Extracted page text data:
__________
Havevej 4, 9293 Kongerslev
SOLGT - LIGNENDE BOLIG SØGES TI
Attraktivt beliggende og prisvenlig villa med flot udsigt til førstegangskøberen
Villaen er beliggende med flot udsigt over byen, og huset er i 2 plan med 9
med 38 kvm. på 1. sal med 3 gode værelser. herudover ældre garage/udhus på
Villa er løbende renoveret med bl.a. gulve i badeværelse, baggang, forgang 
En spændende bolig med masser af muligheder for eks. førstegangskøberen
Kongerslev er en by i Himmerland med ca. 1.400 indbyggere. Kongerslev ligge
__________
* WORK INSTRUCTIONS: Extract each line of the entries that contains the word "flot". Case counts.

* REPLY:
Attraktivt beliggende og prisvenlig villa med flot udsigt til førstegangskøberen
Villaen er beliggende med flot udsigt over byen, og huset er i 2 plan med 9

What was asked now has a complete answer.